━━━ SUPPLIED INFORMATION ━━━

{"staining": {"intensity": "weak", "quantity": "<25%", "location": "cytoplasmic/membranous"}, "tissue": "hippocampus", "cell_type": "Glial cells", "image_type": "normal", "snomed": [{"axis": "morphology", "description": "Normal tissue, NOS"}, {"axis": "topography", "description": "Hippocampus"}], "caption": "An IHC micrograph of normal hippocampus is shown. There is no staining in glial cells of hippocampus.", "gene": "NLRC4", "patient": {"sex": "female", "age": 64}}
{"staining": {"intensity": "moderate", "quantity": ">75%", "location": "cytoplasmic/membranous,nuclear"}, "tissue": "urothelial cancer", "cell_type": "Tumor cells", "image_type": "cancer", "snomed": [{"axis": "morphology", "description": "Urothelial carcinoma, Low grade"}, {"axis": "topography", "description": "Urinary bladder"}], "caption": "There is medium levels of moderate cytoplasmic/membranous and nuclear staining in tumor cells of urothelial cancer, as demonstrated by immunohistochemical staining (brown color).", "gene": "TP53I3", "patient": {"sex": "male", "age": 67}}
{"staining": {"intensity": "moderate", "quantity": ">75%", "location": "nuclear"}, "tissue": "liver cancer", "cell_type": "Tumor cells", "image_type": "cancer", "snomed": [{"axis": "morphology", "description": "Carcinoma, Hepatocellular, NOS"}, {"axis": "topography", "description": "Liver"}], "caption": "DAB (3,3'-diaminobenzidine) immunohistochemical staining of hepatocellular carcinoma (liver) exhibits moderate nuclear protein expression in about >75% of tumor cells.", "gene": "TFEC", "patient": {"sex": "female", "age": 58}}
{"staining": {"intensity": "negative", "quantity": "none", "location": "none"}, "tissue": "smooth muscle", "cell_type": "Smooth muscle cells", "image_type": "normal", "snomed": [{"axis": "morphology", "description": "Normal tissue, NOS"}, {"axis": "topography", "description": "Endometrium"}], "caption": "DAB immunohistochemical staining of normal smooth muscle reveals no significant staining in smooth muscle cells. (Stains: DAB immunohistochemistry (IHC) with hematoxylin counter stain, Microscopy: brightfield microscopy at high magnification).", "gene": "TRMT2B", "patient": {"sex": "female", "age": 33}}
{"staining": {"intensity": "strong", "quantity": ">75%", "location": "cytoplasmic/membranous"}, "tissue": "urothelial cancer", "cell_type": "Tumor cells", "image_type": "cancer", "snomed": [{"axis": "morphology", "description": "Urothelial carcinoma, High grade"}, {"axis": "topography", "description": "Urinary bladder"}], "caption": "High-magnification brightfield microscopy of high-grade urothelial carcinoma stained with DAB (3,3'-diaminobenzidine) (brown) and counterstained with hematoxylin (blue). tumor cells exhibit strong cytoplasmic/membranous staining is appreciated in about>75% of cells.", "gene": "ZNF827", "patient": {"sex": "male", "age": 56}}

━━━

### [WHAT TO DO]
All records above are to be printed exactly, with nothing omitted.

### [SOLVED PROBLEM]
{"staining": {"intensity": "weak", "quantity": "<25%", "location": "cytoplasmic/membranous"}, "tissue": "hippocampus", "cell_type": "Glial cells", "image_type": "normal", "snomed": [{"axis": "morphology", "description": "Normal tissue, NOS"}, {"axis": "topography", "description": "Hippocampus"}], "caption": "An IHC micrograph of normal hippocampus is shown. There is no staining in glial cells of hippocampus.", "gene": "NLRC4", "patient": {"sex": "female", "age": 64}}
{"staining": {"intensity": "moderate", "quantity": ">75%", "location": "cytoplasmic/membranous,nuclear"}, "tissue": "urothelial cancer", "cell_type": "Tumor cells", "image_type": "cancer", "snomed": [{"axis": "morphology", "description": "Urothelial carcinoma, Low grade"}, {"axis": "topography", "description": "Urinary bladder"}], "caption": "There is medium levels of moderate cytoplasmic/membranous and nuclear staining in tumor cells of urothelial cancer, as demonstrated by immunohistochemical staining (brown color).", "gene": "TP53I3", "patient": {"sex": "male", "age": 67}}
{"staining": {"intensity": "moderate", "quantity": ">75%", "location": "nuclear"}, "tissue": "liver cancer", "cell_type": "Tumor cells", "image_type": "cancer", "snomed": [{"axis": "morphology", "description": "Carcinoma, Hepatocellular, NOS"}, {"axis": "topography", "description": "Liver"}], "caption": "DAB (3,3'-diaminobenzidine) immunohistochemical staining of hepatocellular carcinoma (liver) exhibits moderate nuclear protein expression in about >75% of tumor cells.", "gene": "TFEC", "patient": {"sex": "female", "age": 58}}
{"staining": {"intensity": "negative", "quantity": "none", "location": "none"}, "tissue": "smooth muscle", "cell_type": "Smooth muscle cells", "image_type": "normal", "snomed": [{"axis": "morphology", "description": "Normal tissue, NOS"}, {"axis": "topography", "description": "Endometrium"}], "caption": "DAB immunohistochemical staining of normal smooth muscle reveals no significant staining in smooth muscle cells. (Stains: DAB immunohistochemistry (IHC) with hematoxylin counter stain, Microscopy: brightfield microscopy at high magnification).", "gene": "TRMT2B", "patient": {"sex": "female", "age": 33}}
{"staining": {"intensity": "strong", "quantity": ">75%", "location": "cytoplasmic/membranous"}, "tissue": "urothelial cancer", "cell_type": "Tumor cells", "image_type": "cancer", "snomed": [{"axis": "morphology", "description": "Urothelial carcinoma, High grade"}, {"axis": "topography", "description": "Urinary bladder"}], "caption": "High-magnification brightfield microscopy of high-grade urothelial carcinoma stained with DAB (3,3'-diaminobenzidine) (brown) and counterstained with hematoxylin (blue). tumor cells exhibit strong cytoplasmic/membranous staining is appreciated in about>75% of cells.", "gene": "ZNF827", "patient": {"sex": "male", "age": 56}}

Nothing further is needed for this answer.